- **Task details**
Please return all of the records that follow, exactly as written.

======== Dataset extract ========

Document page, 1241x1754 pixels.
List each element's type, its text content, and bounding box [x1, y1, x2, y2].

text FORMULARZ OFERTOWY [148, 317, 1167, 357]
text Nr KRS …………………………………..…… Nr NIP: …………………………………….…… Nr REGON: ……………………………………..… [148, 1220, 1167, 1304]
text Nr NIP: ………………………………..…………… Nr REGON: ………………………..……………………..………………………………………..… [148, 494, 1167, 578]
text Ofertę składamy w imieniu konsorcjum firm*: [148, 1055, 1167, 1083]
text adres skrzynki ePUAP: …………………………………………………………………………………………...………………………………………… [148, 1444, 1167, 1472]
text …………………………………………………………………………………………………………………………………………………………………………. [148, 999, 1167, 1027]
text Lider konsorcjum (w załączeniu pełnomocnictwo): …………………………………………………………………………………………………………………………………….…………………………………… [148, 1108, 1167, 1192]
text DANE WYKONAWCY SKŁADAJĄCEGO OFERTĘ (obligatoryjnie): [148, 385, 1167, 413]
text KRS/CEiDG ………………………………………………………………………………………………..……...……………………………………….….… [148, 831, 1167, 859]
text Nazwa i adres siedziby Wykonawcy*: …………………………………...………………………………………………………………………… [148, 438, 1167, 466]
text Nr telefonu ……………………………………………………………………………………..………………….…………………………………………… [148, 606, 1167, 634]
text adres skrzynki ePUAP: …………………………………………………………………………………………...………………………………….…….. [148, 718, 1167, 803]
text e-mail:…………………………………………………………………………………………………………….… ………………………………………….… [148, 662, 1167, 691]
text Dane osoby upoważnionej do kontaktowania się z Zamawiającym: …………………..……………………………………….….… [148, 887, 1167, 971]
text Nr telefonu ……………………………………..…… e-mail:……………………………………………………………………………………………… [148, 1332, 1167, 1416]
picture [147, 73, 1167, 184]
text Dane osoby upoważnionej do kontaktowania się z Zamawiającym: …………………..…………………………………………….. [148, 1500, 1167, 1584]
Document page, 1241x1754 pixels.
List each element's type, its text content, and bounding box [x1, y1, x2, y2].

========

- **Answer space**
Document page, 1241x1754 pixels.
List each element's type, its text content, and bounding box [x1, y1, x2, y2].

text FORMULARZ OFERTOWY [148, 317, 1167, 357]
text Nr KRS …………………………………..…… Nr NIP: …………………………………….…… Nr REGON: ……………………………………..… [148, 1220, 1167, 1304]
text Nr NIP: ………………………………..…………… Nr REGON: ………………………..……………………..………………………………………..… [148, 494, 1167, 578]
text Ofertę składamy w imieniu konsorcjum firm*: [148, 1055, 1167, 1083]
text adres skrzynki ePUAP: …………………………………………………………………………………………...………………………………………… [148, 1444, 1167, 1472]
text …………………………………………………………………………………………………………………………………………………………………………. [148, 999, 1167, 1027]
text Lider konsorcjum (w załączeniu pełnomocnictwo): …………………………………………………………………………………………………………………………………….…………………………………… [148, 1108, 1167, 1192]
text DANE WYKONAWCY SKŁADAJĄCEGO OFERTĘ (obligatoryjnie): [148, 385, 1167, 413]
text KRS/CEiDG ………………………………………………………………………………………………..……...……………………………………….….… [148, 831, 1167, 859]
text Nazwa i adres siedziby Wykonawcy*: …………………………………...………………………………………………………………………… [148, 438, 1167, 466]
text Nr telefonu ……………………………………………………………………………………..………………….…………………………………………… [148, 606, 1167, 634]
text adres skrzynki ePUAP: …………………………………………………………………………………………...………………………………….…….. [148, 718, 1167, 803]
text e-mail:…………………………………………………………………………………………………………….… ………………………………………….… [148, 662, 1167, 691]
text Dane osoby upoważnionej do kontaktowania się z Zamawiającym: …………………..……………………………………….….… [148, 887, 1167, 971]
text Nr telefonu ……………………………………..…… e-mail:……………………………………………………………………………………………… [148, 1332, 1167, 1416]
picture [147, 73, 1167, 184]
text Dane osoby upoważnionej do kontaktowania się z Zamawiającym: …………………..…………………………………………….. [148, 1500, 1167, 1584]
Document page, 1241x1754 pixels.
List each element's type, its text content, and bounding box [x1, y1, x2, y2].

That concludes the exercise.